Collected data

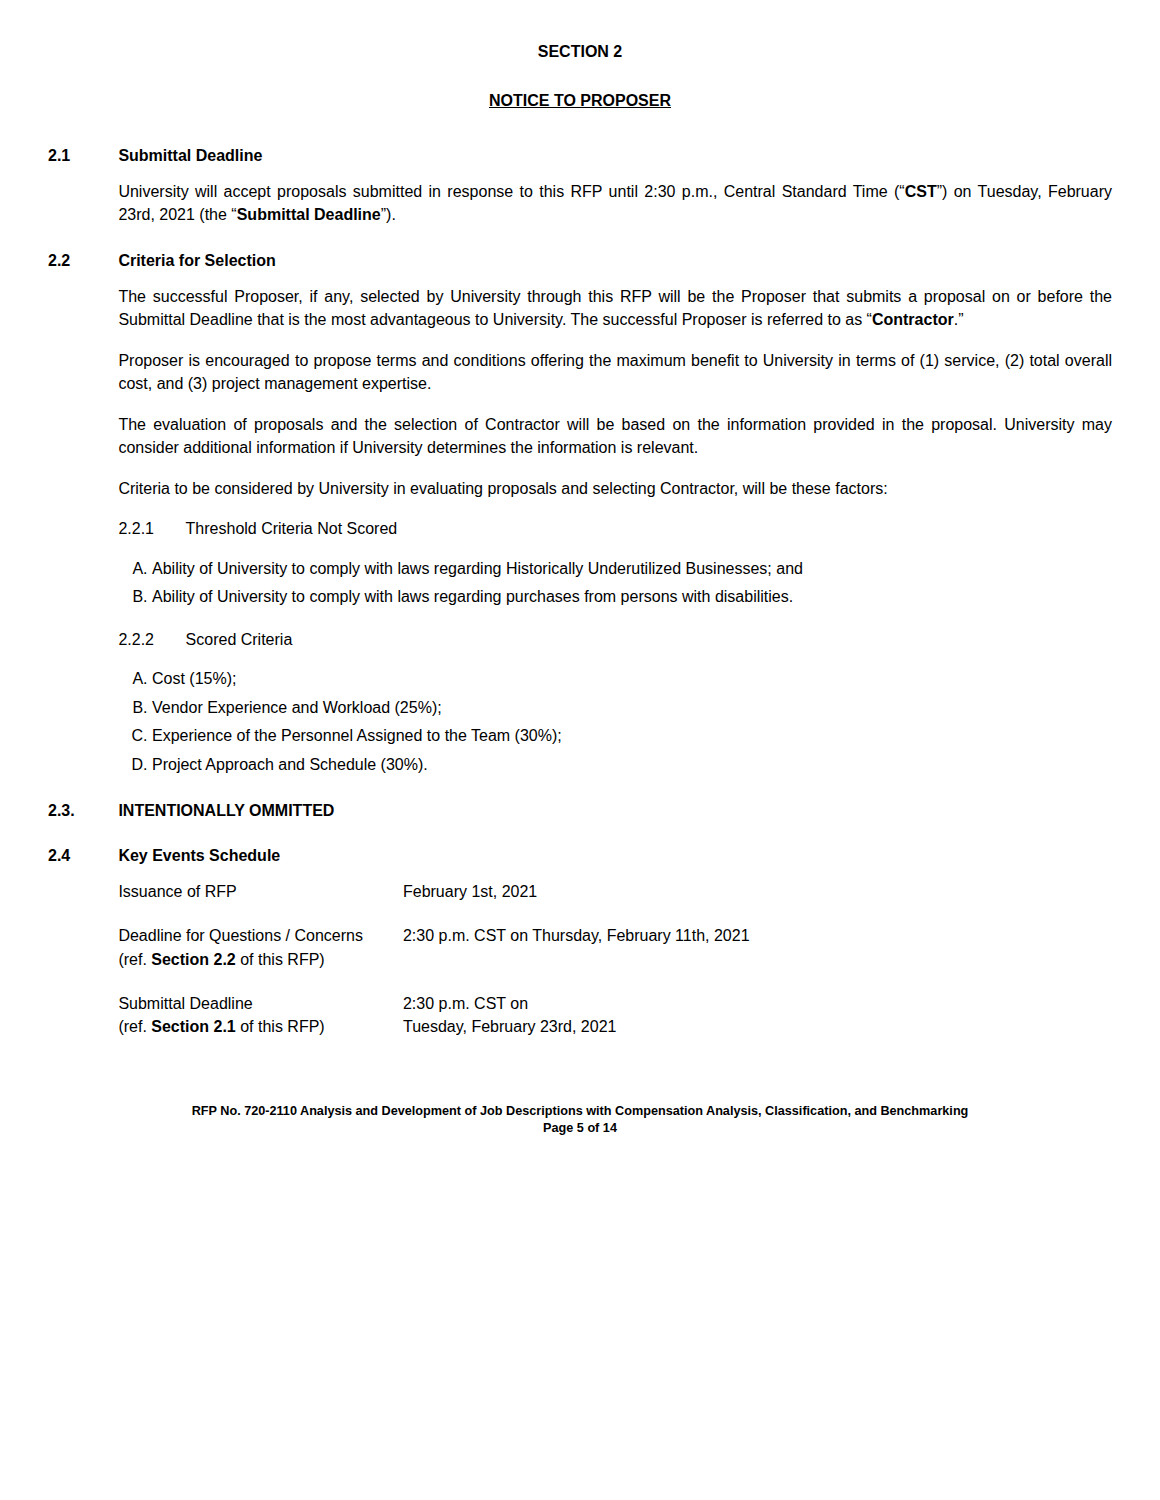SECTION 2
NOTICE TO PROPOSER
2.1 Submittal Deadline
University will accept proposals submitted in response to this RFP until 2:30 p.m., Central Standard Time (“CST”) on Tuesday, February 23rd, 2021 (the “Submittal Deadline”).
2.2 Criteria for Selection
The successful Proposer, if any, selected by University through this RFP will be the Proposer that submits a proposal on or before the Submittal Deadline that is the most advantageous to University. The successful Proposer is referred to as “Contractor.”
Proposer is encouraged to propose terms and conditions offering the maximum benefit to University in terms of (1) service, (2) total overall cost, and (3) project management expertise.
The evaluation of proposals and the selection of Contractor will be based on the information provided in the proposal. University may consider additional information if University determines the information is relevant.
Criteria to be considered by University in evaluating proposals and selecting Contractor, will be these factors:
2.2.1 Threshold Criteria Not Scored
Ability of University to comply with laws regarding Historically Underutilized Businesses; and
Ability of University to comply with laws regarding purchases from persons with disabilities.
2.2.2 Scored Criteria
Cost (15%);
Vendor Experience and Workload (25%);
Experience of the Personnel Assigned to the Team (30%);
Project Approach and Schedule (30%).
2.3. INTENTIONALLY OMMITTED
2.4 Key Events Schedule
| Issuance of RFP | February 1st, 2021 |
| Deadline for Questions / Concerns (ref. Section 2.2 of this RFP) | 2:30 p.m. CST on Thursday, February 11th, 2021 |
| Submittal Deadline (ref. Section 2.1 of this RFP) | 2:30 p.m. CST on Tuesday, February 23rd, 2021 |
RFP No. 720-2110 Analysis and Development of Job Descriptions with Compensation Analysis, Classification, and Benchmarking Page 5 of 14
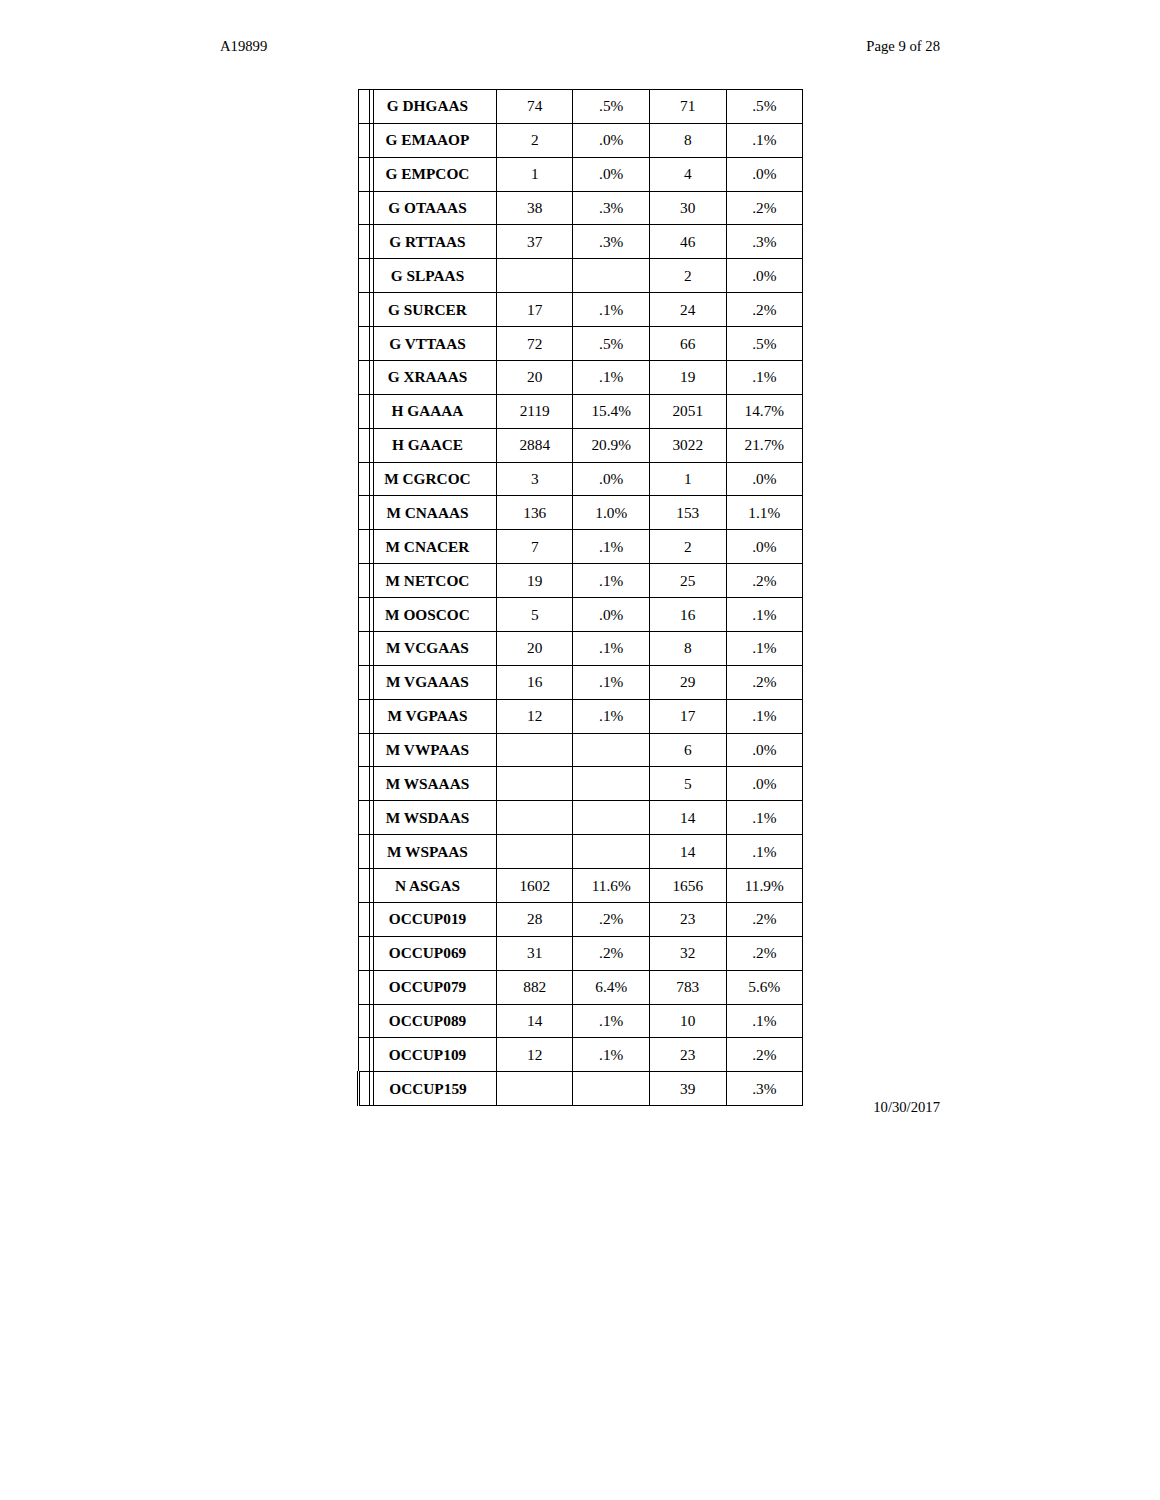A19899
Page 9 of 28
| G DHGAAS | 74 | .5% | 71 | .5% |
| G EMAAOP | 2 | .0% | 8 | .1% |
| G EMPCOC | 1 | .0% | 4 | .0% |
| G OTAAAS | 38 | .3% | 30 | .2% |
| G RTTAAS | 37 | .3% | 46 | .3% |
| G SLPAAS | | | 2 | .0% |
| G SURCER | 17 | .1% | 24 | .2% |
| G VTTAAS | 72 | .5% | 66 | .5% |
| G XRAAAS | 20 | .1% | 19 | .1% |
| H GAAAA | 2119 | 15.4% | 2051 | 14.7% |
| H GAACE | 2884 | 20.9% | 3022 | 21.7% |
| M CGRCOC | 3 | .0% | 1 | .0% |
| M CNAAAS | 136 | 1.0% | 153 | 1.1% |
| M CNACER | 7 | .1% | 2 | .0% |
| M NETCOC | 19 | .1% | 25 | .2% |
| M OOSCOC | 5 | .0% | 16 | .1% |
| M VCGAAS | 20 | .1% | 8 | .1% |
| M VGAAAS | 16 | .1% | 29 | .2% |
| M VGPAAS | 12 | .1% | 17 | .1% |
| M VWPAAS | | | 6 | .0% |
| M WSAAAS | | | 5 | .0% |
| M WSDAAS | | | 14 | .1% |
| M WSPAAS | | | 14 | .1% |
| N ASGAS | 1602 | 11.6% | 1656 | 11.9% |
| OCCUP019 | 28 | .2% | 23 | .2% |
| OCCUP069 | 31 | .2% | 32 | .2% |
| OCCUP079 | 882 | 6.4% | 783 | 5.6% |
| OCCUP089 | 14 | .1% | 10 | .1% |
| OCCUP109 | 12 | .1% | 23 | .2% |
| OCCUP159 | | | 39 | .3% |
10/30/2017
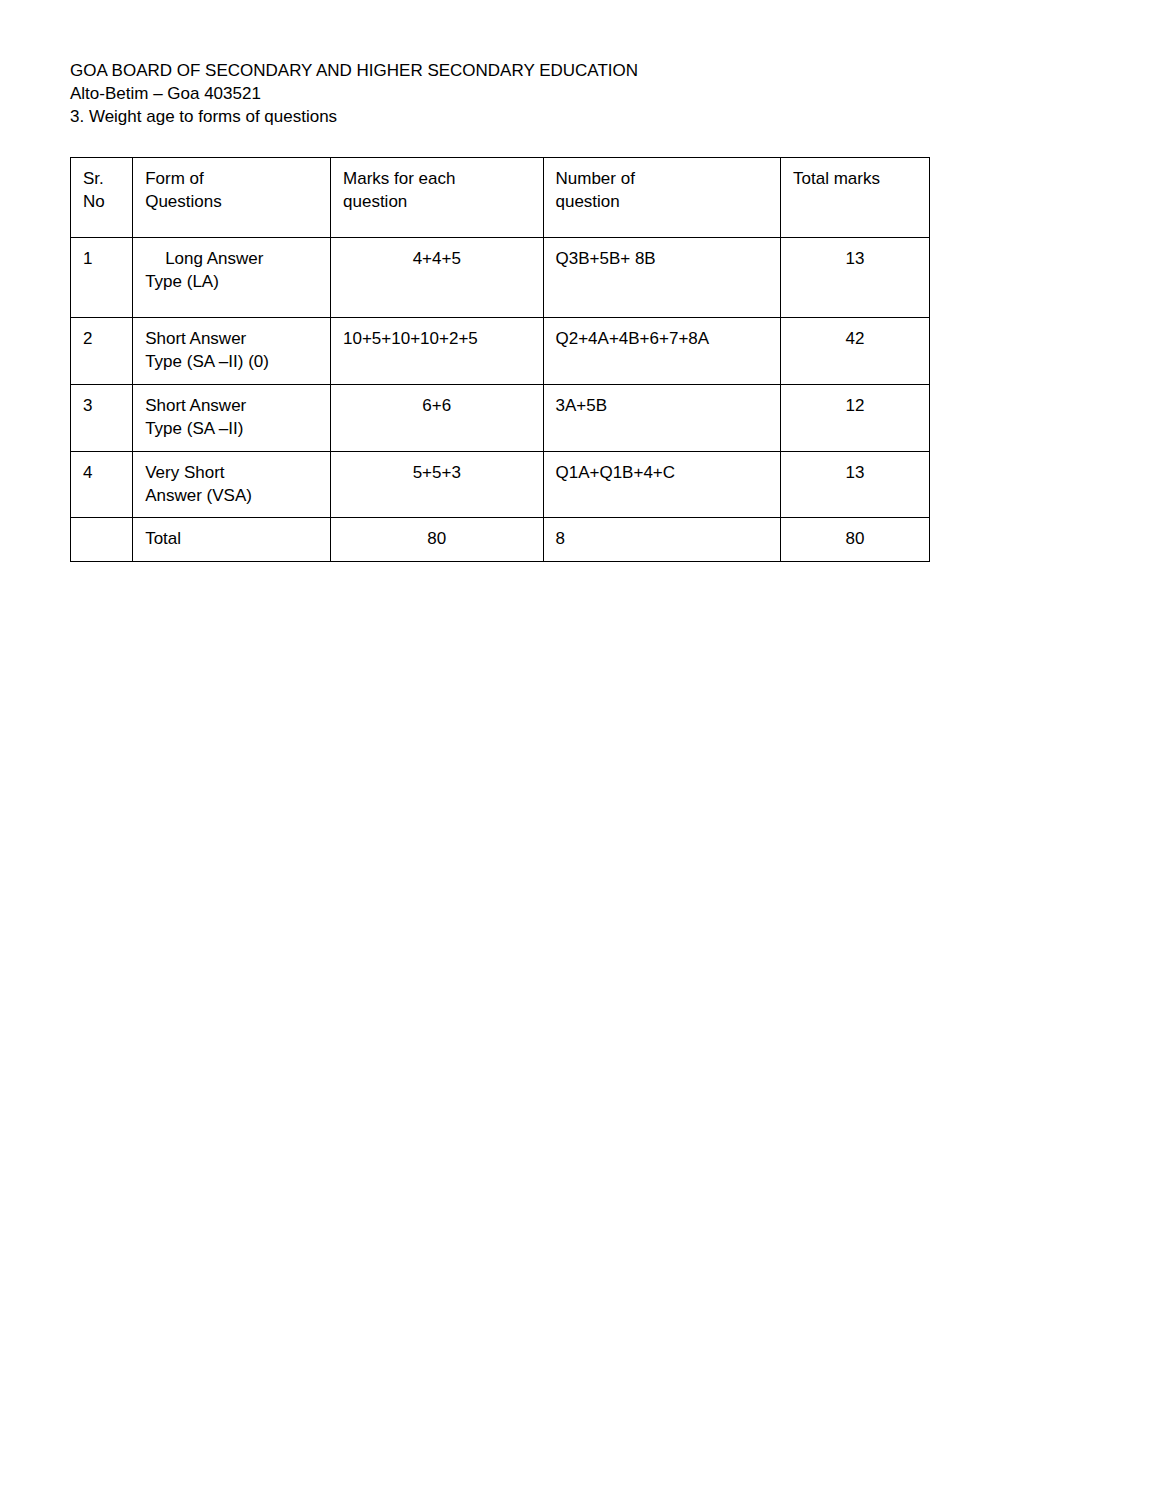GOA BOARD OF SECONDARY AND HIGHER SECONDARY EDUCATION
Alto-Betim – Goa 403521
3. Weight age to forms of questions
| Sr. No | Form of Questions | Marks for each question | Number of question | Total marks |
| --- | --- | --- | --- | --- |
| 1 | Long Answer Type (LA) | 4+4+5 | Q3B+5B+ 8B | 13 |
| 2 | Short Answer Type (SA –II) (0) | 10+5+10+10+2+5 | Q2+4A+4B+6+7+8A | 42 |
| 3 | Short Answer Type (SA –II) | 6+6 | 3A+5B | 12 |
| 4 | Very Short Answer (VSA) | 5+5+3 | Q1A+Q1B+4+C | 13 |
| | Total | 80 | 8 | 80 |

_Work order_
Now transcribe all the entries above exactly, so that no picture is carried over.

_Response area_
SECTION 2
NOTICE TO PROPOSER
2.1 Submittal Deadline
University will accept proposals submitted in response to this RFP until 2:30 p.m., Central Standard Time (“CST”) on Tuesday, February 23rd, 2021 (the “Submittal Deadline”).
2.2 Criteria for Selection
The successful Proposer, if any, selected by University through this RFP will be the Proposer that submits a proposal on or before the Submittal Deadline that is the most advantageous to University. The successful Proposer is referred to as “Contractor.”
Proposer is encouraged to propose terms and conditions offering the maximum benefit to University in terms of (1) service, (2) total overall cost, and (3) project management expertise.
The evaluation of proposals and the selection of Contractor will be based on the information provided in the proposal. University may consider additional information if University determines the information is relevant.
Criteria to be considered by University in evaluating proposals and selecting Contractor, will be these factors:
2.2.1 Threshold Criteria Not Scored
Ability of University to comply with laws regarding Historically Underutilized Businesses; and
Ability of University to comply with laws regarding purchases from persons with disabilities.
2.2.2 Scored Criteria
Cost (15%);
Vendor Experience and Workload (25%);
Experience of the Personnel Assigned to the Team (30%);
Project Approach and Schedule (30%).
2.3. INTENTIONALLY OMMITTED
2.4 Key Events Schedule
| Issuance of RFP | February 1st, 2021 |
| Deadline for Questions / Concerns (ref. Section 2.2 of this RFP) | 2:30 p.m. CST on Thursday, February 11th, 2021 |
| Submittal Deadline (ref. Section 2.1 of this RFP) | 2:30 p.m. CST on Tuesday, February 23rd, 2021 |
RFP No. 720-2110 Analysis and Development of Job Descriptions with Compensation Analysis, Classification, and Benchmarking Page 5 of 14
A19899
Page 9 of 28
| G DHGAAS | 74 | .5% | 71 | .5% |
| G EMAAOP | 2 | .0% | 8 | .1% |
| G EMPCOC | 1 | .0% | 4 | .0% |
| G OTAAAS | 38 | .3% | 30 | .2% |
| G RTTAAS | 37 | .3% | 46 | .3% |
| G SLPAAS | | | 2 | .0% |
| G SURCER | 17 | .1% | 24 | .2% |
| G VTTAAS | 72 | .5% | 66 | .5% |
| G XRAAAS | 20 | .1% | 19 | .1% |
| H GAAAA | 2119 | 15.4% | 2051 | 14.7% |
| H GAACE | 2884 | 20.9% | 3022 | 21.7% |
| M CGRCOC | 3 | .0% | 1 | .0% |
| M CNAAAS | 136 | 1.0% | 153 | 1.1% |
| M CNACER | 7 | .1% | 2 | .0% |
| M NETCOC | 19 | .1% | 25 | .2% |
| M OOSCOC | 5 | .0% | 16 | .1% |
| M VCGAAS | 20 | .1% | 8 | .1% |
| M VGAAAS | 16 | .1% | 29 | .2% |
| M VGPAAS | 12 | .1% | 17 | .1% |
| M VWPAAS | | | 6 | .0% |
| M WSAAAS | | | 5 | .0% |
| M WSDAAS | | | 14 | .1% |
| M WSPAAS | | | 14 | .1% |
| N ASGAS | 1602 | 11.6% | 1656 | 11.9% |
| OCCUP019 | 28 | .2% | 23 | .2% |
| OCCUP069 | 31 | .2% | 32 | .2% |
| OCCUP079 | 882 | 6.4% | 783 | 5.6% |
| OCCUP089 | 14 | .1% | 10 | .1% |
| OCCUP109 | 12 | .1% | 23 | .2% |
| OCCUP159 | | | 39 | .3% |
10/30/2017
GOA BOARD OF SECONDARY AND HIGHER SECONDARY EDUCATION
Alto-Betim – Goa 403521
3. Weight age to forms of questions
| Sr. No | Form of Questions | Marks for each question | Number of question | Total marks |
| --- | --- | --- | --- | --- |
| 1 | Long Answer Type (LA) | 4+4+5 | Q3B+5B+ 8B | 13 |
| 2 | Short Answer Type (SA –II) (0) | 10+5+10+10+2+5 | Q2+4A+4B+6+7+8A | 42 |
| 3 | Short Answer Type (SA –II) | 6+6 | 3A+5B | 12 |
| 4 | Very Short Answer (VSA) | 5+5+3 | Q1A+Q1B+4+C | 13 |
| | Total | 80 | 8 | 80 |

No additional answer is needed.